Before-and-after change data
##############################

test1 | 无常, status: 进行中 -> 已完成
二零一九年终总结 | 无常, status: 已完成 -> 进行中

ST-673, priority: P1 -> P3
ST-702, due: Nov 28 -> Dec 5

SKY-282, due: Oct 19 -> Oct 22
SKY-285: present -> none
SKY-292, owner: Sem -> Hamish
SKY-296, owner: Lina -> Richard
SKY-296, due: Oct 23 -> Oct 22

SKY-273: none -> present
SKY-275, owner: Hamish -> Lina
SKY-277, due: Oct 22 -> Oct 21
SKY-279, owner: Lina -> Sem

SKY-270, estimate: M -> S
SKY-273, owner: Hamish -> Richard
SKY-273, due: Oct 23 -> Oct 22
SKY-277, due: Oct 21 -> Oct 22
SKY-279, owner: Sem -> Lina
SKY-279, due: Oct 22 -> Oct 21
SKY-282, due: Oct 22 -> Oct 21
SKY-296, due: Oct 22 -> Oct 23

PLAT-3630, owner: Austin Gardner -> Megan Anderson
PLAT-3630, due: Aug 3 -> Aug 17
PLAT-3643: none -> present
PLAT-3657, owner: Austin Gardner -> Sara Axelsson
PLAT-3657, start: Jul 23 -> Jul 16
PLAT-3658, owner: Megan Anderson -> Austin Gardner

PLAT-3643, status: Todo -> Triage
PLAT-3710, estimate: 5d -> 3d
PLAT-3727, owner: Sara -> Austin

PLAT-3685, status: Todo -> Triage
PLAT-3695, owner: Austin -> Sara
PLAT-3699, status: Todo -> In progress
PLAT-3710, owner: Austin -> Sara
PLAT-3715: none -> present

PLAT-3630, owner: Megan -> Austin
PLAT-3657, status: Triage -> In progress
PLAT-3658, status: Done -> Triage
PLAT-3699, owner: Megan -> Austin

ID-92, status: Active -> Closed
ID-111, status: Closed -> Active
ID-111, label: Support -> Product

##############################

● **DIRECTIVE**
Reproduce the lines of the entries above from the one with "SKY-282, due: Oct 22 -> Oct 21" to the one with "PLAT-3658, owner: Megan", both included, exactly and without any other line.

● **EXPECTED ANSWER**
SKY-282, due: Oct 22 -> Oct 21
SKY-296, due: Oct 22 -> Oct 23

PLAT-3630, owner: Austin Gardner -> Megan Anderson
PLAT-3630, due: Aug 3 -> Aug 17
PLAT-3643: none -> present
PLAT-3657, owner: Austin Gardner -> Sara Axelsson
PLAT-3657, start: Jul 23 -> Jul 16
PLAT-3658, owner: Megan Anderson -> Austin Gardner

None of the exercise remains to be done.